7 Responses to How Croydon’s ‘Culture Club’ was turned into a business clique

  1. Well. Who knew THIS would happen…
    This is Croydon. And you’re welcome to it….

  2. The Borough of Culture was Perry’s opportunity to shine, and to showcase the best of Croydon.

    Instead it’s been piss-poor and piecemeal, and shows that the Conservatives have no real idea of how to make the Mayoral system work. Not only do we have a part-time overpaid Mayor, but his well-paid Cabinet have all got other jobs too.

    That means instead of making things happen and doing them well, they’ve cut the council to ribbons and left a few inept / overstretched staff to try and paper over the cracks, while giving power and money to their mates.

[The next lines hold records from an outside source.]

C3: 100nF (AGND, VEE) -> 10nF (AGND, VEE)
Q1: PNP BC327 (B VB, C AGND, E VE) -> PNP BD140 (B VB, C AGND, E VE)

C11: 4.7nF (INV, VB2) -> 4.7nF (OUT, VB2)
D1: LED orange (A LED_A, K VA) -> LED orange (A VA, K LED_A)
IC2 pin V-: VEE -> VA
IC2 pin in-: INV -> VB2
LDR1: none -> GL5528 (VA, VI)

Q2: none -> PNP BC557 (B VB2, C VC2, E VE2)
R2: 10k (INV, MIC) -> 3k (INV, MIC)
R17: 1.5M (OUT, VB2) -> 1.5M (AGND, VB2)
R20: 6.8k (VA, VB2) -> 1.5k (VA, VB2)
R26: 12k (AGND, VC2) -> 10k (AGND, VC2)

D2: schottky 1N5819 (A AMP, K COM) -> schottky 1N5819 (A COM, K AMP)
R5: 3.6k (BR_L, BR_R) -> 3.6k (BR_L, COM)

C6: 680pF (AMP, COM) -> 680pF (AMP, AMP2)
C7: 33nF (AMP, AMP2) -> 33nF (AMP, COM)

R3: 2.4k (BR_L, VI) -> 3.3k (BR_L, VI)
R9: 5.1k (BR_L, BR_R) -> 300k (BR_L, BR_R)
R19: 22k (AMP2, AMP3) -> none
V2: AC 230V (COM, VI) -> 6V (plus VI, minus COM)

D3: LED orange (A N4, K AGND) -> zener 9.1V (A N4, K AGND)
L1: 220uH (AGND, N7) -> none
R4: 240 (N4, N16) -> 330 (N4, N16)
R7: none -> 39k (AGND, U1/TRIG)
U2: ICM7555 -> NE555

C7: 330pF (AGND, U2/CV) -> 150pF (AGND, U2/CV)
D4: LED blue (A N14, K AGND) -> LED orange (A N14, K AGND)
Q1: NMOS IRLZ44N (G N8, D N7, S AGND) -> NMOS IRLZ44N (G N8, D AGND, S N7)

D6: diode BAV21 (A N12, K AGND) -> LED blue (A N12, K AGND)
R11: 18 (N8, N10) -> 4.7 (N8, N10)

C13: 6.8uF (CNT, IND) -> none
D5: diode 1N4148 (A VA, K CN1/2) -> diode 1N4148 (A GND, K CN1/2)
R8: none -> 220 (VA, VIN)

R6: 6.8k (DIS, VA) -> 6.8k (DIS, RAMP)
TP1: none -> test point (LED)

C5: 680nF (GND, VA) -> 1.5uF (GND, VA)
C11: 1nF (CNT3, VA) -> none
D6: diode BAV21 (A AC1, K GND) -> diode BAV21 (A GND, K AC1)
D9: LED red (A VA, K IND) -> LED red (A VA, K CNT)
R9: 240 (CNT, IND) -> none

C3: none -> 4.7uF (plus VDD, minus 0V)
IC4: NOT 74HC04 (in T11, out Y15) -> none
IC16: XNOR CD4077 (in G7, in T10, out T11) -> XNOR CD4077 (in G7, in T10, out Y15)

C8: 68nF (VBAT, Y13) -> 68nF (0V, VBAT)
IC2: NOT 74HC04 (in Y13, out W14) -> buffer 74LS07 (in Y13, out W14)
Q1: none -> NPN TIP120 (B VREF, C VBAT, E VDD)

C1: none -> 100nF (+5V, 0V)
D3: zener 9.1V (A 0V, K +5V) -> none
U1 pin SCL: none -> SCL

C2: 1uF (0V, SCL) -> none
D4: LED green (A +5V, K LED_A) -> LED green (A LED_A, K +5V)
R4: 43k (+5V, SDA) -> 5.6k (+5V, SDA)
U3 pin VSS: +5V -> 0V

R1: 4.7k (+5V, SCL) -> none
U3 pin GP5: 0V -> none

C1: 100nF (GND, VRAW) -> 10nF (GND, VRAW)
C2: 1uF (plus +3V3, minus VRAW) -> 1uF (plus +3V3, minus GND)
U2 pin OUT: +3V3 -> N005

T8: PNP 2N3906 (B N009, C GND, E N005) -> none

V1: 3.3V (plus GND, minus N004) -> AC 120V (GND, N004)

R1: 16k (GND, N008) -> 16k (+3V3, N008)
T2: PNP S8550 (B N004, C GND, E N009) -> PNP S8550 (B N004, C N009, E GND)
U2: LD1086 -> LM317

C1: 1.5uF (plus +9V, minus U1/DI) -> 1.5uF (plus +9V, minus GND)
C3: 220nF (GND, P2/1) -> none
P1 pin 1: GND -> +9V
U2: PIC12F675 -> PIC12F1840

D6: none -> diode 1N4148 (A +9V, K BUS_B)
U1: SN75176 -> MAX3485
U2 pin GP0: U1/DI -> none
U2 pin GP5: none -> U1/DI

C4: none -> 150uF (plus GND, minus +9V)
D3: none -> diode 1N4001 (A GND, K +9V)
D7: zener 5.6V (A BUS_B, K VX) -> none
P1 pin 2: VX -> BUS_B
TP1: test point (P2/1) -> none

    Still, a £28k interest-free “loan” at our expense to Bart & Taylor Ltd is the proverbial ill-wind. It will have helped Mr T keep his 10 companies afloat

  3. derek thrower says:

    Another day and another huge waste of public money syphoned into private hands without producing any output. Along with the Giraffe fiasco shouldn’t this matter be referred to the GLA Audit Panel to pursue recovery of misallocated arts funding provided by the GLA Mayor. Always best to make sure it’s paid back without anyone forgetting. One small problem. Neil Garratt is the Chairman of it.

    • Put Garratt on the spot, Derek.

      Write to him, highlighting the lack of any scrutiny over the use of £1.3m in GLA money going on in his own GLA constituency.

      He might even do something useful for once…

  4. Christian Evans says:

    The giraffes were shite

  5. Helen Benjamins says:

    The Lottery should be held accountable to some extent. Isn’t part of its blurb that it donates to good causes? It has made gamblers out of most of us at some time or another, leading us in the belief that the money we lose will fund something worthwhile.

  6. Tt says:

    If that money wasn’t used for the carnival it should be demanded to be payed back.